We are strengthened in this view by the history of our legislation. The discretionary entrustment provision in Section 2716 was enacted in its present form in P.L. 1959, c. 342, § 1 (R.S.1954, c. 152-A, § 31) for both the Boys Training Center and the Stevens Training Center for girls. The word “entrustment” from our research first appears in P.L.1901, c. 237, § 1, relating to the State School for Girls. There were provisions for “binding out” from the establishment of the State Reform School under P.L.1853, c. 19. In 1881, c. 56, the trustees were authorized to commit a boy on probation to “any suitable inhabitant.” In R.S.1954, c. 27, § 82, the department was authorized to “place on parole * * * any boy * * *” The statute reads in part:
“Such boy shall, during the term for which he was originally committed to the state school for boys, be also subject to the care and control of the department, and on its being satisfied at any time that the welfare of the boy will be promoted by his return to the school, it may order his return. * * * The department may delegate to the parole board or to the superintendent under such rules as it prescribes the powers herein granted to the department to place any boy on parole to any suitable inhabitant of the state or to the department of health and welfare, and to return to the school any boy so paroled when satisfied that the welfare of the boy will be promoted by his return.”

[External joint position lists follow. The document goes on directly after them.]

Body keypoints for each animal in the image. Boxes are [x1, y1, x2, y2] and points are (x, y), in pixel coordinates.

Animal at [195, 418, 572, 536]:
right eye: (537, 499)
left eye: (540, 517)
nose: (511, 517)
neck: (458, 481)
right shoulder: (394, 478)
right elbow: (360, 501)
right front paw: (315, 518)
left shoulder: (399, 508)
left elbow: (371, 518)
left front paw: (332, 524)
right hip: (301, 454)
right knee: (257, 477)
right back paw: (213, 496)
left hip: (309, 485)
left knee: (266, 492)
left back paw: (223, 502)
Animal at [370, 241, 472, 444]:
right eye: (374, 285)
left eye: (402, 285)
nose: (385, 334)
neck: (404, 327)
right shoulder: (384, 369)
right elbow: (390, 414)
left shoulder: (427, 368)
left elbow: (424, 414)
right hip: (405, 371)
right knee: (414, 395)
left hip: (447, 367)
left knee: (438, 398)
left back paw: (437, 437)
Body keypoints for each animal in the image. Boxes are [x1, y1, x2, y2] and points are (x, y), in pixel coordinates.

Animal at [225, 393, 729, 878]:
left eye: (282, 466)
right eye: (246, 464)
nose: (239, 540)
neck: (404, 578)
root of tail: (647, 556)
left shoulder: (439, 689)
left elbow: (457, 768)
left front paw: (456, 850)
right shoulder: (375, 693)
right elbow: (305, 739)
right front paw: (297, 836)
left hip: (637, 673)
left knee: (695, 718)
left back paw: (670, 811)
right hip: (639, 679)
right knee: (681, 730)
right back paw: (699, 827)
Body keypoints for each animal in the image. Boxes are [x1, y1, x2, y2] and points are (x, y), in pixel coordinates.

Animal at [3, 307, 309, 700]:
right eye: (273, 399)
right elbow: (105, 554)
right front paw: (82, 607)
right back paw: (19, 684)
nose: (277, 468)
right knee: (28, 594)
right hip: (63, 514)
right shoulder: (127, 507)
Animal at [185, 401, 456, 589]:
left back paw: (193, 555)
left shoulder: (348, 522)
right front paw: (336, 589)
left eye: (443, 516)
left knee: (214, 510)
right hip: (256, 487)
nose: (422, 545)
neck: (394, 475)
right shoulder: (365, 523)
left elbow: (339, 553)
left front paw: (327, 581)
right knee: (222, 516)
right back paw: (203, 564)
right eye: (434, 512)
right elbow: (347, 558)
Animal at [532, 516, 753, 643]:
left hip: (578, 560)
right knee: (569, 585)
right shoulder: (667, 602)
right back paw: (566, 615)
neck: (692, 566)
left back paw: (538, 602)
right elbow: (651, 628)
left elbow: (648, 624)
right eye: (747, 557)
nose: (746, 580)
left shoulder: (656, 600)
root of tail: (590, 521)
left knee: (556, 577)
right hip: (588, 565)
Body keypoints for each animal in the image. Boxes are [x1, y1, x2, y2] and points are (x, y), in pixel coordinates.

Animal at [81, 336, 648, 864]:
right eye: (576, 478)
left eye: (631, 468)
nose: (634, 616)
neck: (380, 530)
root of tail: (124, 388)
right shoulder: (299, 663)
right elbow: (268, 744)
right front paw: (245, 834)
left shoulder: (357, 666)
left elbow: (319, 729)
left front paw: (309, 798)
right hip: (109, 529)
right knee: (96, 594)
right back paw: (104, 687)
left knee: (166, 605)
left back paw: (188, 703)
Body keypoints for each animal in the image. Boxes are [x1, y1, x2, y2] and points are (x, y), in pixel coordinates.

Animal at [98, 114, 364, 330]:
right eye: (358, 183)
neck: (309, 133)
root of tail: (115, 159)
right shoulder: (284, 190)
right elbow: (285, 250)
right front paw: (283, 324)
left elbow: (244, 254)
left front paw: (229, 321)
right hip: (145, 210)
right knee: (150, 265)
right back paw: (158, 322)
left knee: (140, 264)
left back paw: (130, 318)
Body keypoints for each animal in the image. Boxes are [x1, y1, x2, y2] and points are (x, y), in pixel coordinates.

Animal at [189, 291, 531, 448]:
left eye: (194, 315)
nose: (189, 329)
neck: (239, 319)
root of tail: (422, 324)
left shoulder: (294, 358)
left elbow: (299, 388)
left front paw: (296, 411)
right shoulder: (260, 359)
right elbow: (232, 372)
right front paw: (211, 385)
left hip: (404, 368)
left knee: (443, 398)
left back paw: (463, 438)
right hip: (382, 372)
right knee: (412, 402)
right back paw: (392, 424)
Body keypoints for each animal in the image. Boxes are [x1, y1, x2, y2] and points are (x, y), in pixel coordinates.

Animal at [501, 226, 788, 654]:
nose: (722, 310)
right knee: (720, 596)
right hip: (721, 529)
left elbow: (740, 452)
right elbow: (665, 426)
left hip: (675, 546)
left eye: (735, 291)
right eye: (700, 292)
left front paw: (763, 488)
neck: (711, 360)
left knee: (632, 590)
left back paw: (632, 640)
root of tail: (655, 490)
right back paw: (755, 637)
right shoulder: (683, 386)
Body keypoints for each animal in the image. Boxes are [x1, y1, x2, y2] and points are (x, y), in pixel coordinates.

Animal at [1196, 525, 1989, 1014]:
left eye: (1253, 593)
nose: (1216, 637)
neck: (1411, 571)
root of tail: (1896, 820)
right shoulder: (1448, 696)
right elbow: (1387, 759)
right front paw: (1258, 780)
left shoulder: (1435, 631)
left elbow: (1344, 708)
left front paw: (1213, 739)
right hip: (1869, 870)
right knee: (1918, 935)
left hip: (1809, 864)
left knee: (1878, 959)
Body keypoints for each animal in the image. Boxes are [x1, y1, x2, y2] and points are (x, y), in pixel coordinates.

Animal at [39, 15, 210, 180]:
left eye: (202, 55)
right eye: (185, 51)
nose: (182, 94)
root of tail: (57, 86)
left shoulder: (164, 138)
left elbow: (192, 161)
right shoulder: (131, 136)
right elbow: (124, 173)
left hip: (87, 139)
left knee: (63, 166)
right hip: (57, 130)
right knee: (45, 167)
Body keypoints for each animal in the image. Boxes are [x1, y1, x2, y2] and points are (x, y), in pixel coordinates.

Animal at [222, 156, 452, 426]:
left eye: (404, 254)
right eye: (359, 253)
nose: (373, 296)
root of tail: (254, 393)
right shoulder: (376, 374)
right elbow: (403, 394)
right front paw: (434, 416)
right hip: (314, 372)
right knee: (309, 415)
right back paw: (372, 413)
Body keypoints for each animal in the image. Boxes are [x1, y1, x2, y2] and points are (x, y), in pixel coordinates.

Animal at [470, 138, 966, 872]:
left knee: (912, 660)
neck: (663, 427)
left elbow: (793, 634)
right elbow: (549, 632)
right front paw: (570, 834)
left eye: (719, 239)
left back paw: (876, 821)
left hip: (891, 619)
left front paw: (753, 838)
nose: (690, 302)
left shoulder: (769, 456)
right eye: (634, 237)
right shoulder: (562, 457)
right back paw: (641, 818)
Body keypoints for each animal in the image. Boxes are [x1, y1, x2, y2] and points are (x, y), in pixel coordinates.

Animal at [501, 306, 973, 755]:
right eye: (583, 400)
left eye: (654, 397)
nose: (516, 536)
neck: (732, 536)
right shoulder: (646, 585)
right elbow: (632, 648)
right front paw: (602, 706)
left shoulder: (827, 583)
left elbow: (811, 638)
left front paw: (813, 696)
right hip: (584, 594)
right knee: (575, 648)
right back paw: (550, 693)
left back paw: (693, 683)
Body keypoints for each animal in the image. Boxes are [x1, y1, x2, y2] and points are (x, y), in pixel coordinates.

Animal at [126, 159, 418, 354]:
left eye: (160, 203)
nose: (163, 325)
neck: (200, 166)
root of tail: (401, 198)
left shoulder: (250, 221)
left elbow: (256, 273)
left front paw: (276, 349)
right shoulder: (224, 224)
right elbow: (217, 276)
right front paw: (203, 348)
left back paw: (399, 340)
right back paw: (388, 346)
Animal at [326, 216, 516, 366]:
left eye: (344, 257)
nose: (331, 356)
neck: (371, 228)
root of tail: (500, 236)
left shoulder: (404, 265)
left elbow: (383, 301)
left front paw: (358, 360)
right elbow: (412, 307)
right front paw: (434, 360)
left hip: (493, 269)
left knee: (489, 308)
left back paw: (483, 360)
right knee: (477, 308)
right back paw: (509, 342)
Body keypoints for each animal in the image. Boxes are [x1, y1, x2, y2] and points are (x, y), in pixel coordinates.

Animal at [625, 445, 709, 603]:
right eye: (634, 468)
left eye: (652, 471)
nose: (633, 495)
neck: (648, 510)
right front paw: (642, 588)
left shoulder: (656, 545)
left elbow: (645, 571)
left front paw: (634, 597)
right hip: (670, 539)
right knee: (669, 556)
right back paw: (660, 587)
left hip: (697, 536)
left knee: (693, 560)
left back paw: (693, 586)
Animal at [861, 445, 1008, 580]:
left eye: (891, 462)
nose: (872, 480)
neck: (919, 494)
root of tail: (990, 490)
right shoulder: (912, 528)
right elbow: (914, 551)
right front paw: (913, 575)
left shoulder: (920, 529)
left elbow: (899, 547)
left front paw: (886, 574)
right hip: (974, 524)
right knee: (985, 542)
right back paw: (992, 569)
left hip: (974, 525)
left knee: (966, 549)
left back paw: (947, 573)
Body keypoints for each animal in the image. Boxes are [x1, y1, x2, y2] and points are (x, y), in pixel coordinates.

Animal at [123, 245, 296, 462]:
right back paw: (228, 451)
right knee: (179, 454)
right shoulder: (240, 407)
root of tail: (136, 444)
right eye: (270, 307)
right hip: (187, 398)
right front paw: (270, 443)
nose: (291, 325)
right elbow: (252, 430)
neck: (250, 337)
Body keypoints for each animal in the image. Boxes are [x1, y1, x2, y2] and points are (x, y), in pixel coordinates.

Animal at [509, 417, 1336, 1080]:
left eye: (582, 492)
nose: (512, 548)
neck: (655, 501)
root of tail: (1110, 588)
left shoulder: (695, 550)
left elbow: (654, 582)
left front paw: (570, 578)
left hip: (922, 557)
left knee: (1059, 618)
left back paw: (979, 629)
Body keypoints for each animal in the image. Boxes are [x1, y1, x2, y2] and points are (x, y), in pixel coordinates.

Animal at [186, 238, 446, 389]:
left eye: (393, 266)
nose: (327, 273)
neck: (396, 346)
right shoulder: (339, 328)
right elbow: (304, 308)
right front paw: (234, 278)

An analogous provision may be found in Mass.Gen.Laws Anno. c. 120, § 12, “to whose care he is entrusted. The board may, at any time * * * resume the care and custody of any child released under supervision.”
*608In the exercise by the Superintendent of the responsibility, including the placement of a child away from the Center and his return to the Center, we find no violation of due process, or equal protection of the laws in lack of a hearing. Further, in our view the authority to “cancel the trust and resume charge of such child” is 'given clearly and understandably.
The Superintendent may act “on being satisfied at any time that the welfare of the child will he promoted by return to the Center.” The sole concern of the Superintendent is with the child. He must ask himself, what is best for the child? The test is not vague; on the contrary, it is certain and clear. The difficulty lies not in the test, but in the making of decisions, often difficult, which necessarily affect the life of the child. The petitioner is not entitled to relief.
The entry will be:
Remanded to Superior Court for entry of judgement “Petition dismissed.”
MARDEN, J., sat at argument but did not participate in the decision.